**Description of the task**
Because the listing below is to be kept intact, restate all of it word for word.

**Extracted records**

-*-

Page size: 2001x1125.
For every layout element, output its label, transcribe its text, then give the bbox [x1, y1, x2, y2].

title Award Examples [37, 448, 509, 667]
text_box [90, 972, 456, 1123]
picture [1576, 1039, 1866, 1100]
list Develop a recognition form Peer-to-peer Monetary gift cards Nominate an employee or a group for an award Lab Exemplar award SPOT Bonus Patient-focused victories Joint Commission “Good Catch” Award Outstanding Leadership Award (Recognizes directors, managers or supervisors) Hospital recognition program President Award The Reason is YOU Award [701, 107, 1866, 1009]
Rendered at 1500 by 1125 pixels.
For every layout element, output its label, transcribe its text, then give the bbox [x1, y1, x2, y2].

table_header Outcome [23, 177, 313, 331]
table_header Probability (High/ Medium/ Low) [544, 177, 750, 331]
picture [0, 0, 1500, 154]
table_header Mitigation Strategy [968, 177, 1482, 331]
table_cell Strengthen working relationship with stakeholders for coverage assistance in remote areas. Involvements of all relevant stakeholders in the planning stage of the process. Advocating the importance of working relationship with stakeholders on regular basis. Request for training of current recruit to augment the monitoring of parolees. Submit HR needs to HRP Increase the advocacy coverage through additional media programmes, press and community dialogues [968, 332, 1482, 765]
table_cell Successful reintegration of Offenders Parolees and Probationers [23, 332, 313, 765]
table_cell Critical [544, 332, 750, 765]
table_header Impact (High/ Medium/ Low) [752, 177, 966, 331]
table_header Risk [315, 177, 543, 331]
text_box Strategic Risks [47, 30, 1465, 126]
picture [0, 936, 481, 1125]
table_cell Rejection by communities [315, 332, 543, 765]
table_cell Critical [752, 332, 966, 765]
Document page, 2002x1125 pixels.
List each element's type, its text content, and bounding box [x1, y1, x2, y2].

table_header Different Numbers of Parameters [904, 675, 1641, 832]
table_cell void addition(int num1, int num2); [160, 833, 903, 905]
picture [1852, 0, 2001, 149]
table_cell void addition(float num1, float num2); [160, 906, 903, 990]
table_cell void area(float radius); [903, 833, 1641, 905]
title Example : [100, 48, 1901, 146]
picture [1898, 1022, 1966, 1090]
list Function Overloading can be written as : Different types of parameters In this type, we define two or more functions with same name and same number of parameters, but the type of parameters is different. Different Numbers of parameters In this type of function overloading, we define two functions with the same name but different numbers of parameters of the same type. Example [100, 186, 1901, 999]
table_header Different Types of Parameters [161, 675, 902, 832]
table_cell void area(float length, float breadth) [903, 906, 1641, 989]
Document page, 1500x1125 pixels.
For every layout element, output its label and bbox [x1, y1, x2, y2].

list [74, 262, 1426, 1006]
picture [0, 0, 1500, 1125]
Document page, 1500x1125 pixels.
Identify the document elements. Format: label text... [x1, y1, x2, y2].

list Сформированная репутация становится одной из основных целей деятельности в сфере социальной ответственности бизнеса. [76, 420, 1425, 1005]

-*-

**Result of this exercise**
Page size: 2001x1125.
For every layout element, output its label, transcribe its text, then give the bbox [x1, y1, x2, y2].

title Award Examples [37, 448, 509, 667]
text_box [90, 972, 456, 1123]
picture [1576, 1039, 1866, 1100]
list Develop a recognition form Peer-to-peer Monetary gift cards Nominate an employee or a group for an award Lab Exemplar award SPOT Bonus Patient-focused victories Joint Commission “Good Catch” Award Outstanding Leadership Award (Recognizes directors, managers or supervisors) Hospital recognition program President Award The Reason is YOU Award [701, 107, 1866, 1009]
Rendered at 1500 by 1125 pixels.
For every layout element, output its label, transcribe its text, then give the bbox [x1, y1, x2, y2].

table_header Outcome [23, 177, 313, 331]
table_header Probability (High/ Medium/ Low) [544, 177, 750, 331]
picture [0, 0, 1500, 154]
table_header Mitigation Strategy [968, 177, 1482, 331]
table_cell Strengthen working relationship with stakeholders for coverage assistance in remote areas. Involvements of all relevant stakeholders in the planning stage of the process. Advocating the importance of working relationship with stakeholders on regular basis. Request for training of current recruit to augment the monitoring of parolees. Submit HR needs to HRP Increase the advocacy coverage through additional media programmes, press and community dialogues [968, 332, 1482, 765]
table_cell Successful reintegration of Offenders Parolees and Probationers [23, 332, 313, 765]
table_cell Critical [544, 332, 750, 765]
table_header Impact (High/ Medium/ Low) [752, 177, 966, 331]
table_header Risk [315, 177, 543, 331]
text_box Strategic Risks [47, 30, 1465, 126]
picture [0, 936, 481, 1125]
table_cell Rejection by communities [315, 332, 543, 765]
table_cell Critical [752, 332, 966, 765]
Document page, 2002x1125 pixels.
List each element's type, its text content, and bounding box [x1, y1, x2, y2].

table_header Different Numbers of Parameters [904, 675, 1641, 832]
table_cell void addition(int num1, int num2); [160, 833, 903, 905]
picture [1852, 0, 2001, 149]
table_cell void addition(float num1, float num2); [160, 906, 903, 990]
table_cell void area(float radius); [903, 833, 1641, 905]
title Example : [100, 48, 1901, 146]
picture [1898, 1022, 1966, 1090]
list Function Overloading can be written as : Different types of parameters In this type, we define two or more functions with same name and same number of parameters, but the type of parameters is different. Different Numbers of parameters In this type of function overloading, we define two functions with the same name but different numbers of parameters of the same type. Example [100, 186, 1901, 999]
table_header Different Types of Parameters [161, 675, 902, 832]
table_cell void area(float length, float breadth) [903, 906, 1641, 989]
Document page, 1500x1125 pixels.
For every layout element, output its label and bbox [x1, y1, x2, y2].

list [74, 262, 1426, 1006]
picture [0, 0, 1500, 1125]
Document page, 1500x1125 pixels.
Identify the document elements. Format: label text... [x1, y1, x2, y2].

list Сформированная репутация становится одной из основных целей деятельности в сфере социальной ответственности бизнеса. [76, 420, 1425, 1005]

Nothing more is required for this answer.